ABOUT THE AUTHORS
Dan Dourson is a biologist/naturalist/illustrator who has spent most of his adult life dedicated to the preservation, conservation, and understanding of the planet’s more obscure plants and animals. For nearly twenty years, he worked with the US Forest Service, as a wildlife biologist specializing in non-game management in Red River Gorge. Dan worked extensively with White-haired goldenrod conservation and recovery efforts for the US Forest Service. He was a co-facilitator, a field leader and occasional speaker of the Annual Wildflower Weekend at Natural Bridge State Resort Park for more than 25 years. Dan also was a field leader for the Great Smoky Mountains Wildflower Pilgrimage and numerous other plant-related surveys and workshops. In addition, Dan has spent more than 25 years studying land snails in the eastern United States, Central America, and in the Amazon Jungle of northwestern Peru. Dan was one of two lead investigators on a 2016 National Geographic Expedition into the Maya Mountains of Belize, studying a bottom up relationship between land snails and harpy eagles. He has described 9 new land snail species from the US and 18 new species from Belize, Central America. Dan is the author of ten Natural History books including Wild Yet Tasty, Biodiversity of the Maya Mountains, Belize, Central America, three land snail field guides land snails of Kentucky, the Great Smoky Mountains National Park and Southern Appalachians, and West Virginia and recently completed a field guide to the land snails of Belize.

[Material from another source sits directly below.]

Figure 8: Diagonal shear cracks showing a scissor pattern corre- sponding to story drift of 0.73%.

He has illustrated nature books and Wildflowers and Ferns of Kentucky, How Snakes Work, and multiple environmental posters used in schools around Kentucky. Dan and Judy man- aged a Biological Field Station called BFREE (Belize Foundation for Research and Environmental Education) for 7 years in the wild jungles of Central America.
Judy Dourson is an educator/researcher/field technician/editor. She has participated in the annual Wildflower Weekend at Natural Bridge State Resort Park as a field leader. Additionally, she has served as Dan’s field assistant, primary researcher, and editor forthe past 24 years and has co-authored several books with him including the most recent editions of the biodiversity series in the Red River Gorge.

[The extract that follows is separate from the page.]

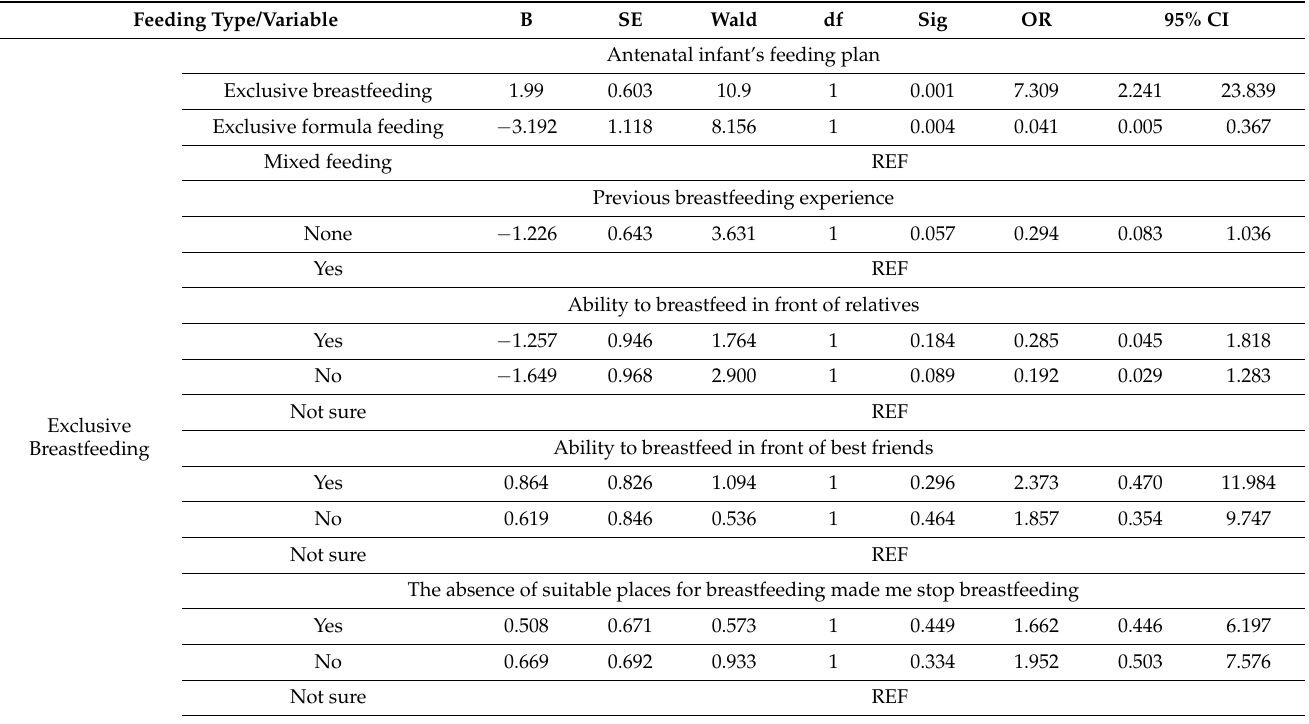
Table 4. Multinomial logistic regression analysis of factors associated with exclusive breastfeeding at the age of 6 months in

Their family includes Austin (Samantha), Angie the kangaroo (Colby), and Tyler as well as seven grandchildren: Zach, Tessa, Callie, Jude, Kyle, Jackson, and Kayden.
Dan and Judy remain committed to conservation work protecting the Earth’s most amazing and underappreciated organisms. Their passion for the natural world is clearly reflected through their writing and simple lifestyle. They are truly dedicated to the magic which is the Red River Gorge.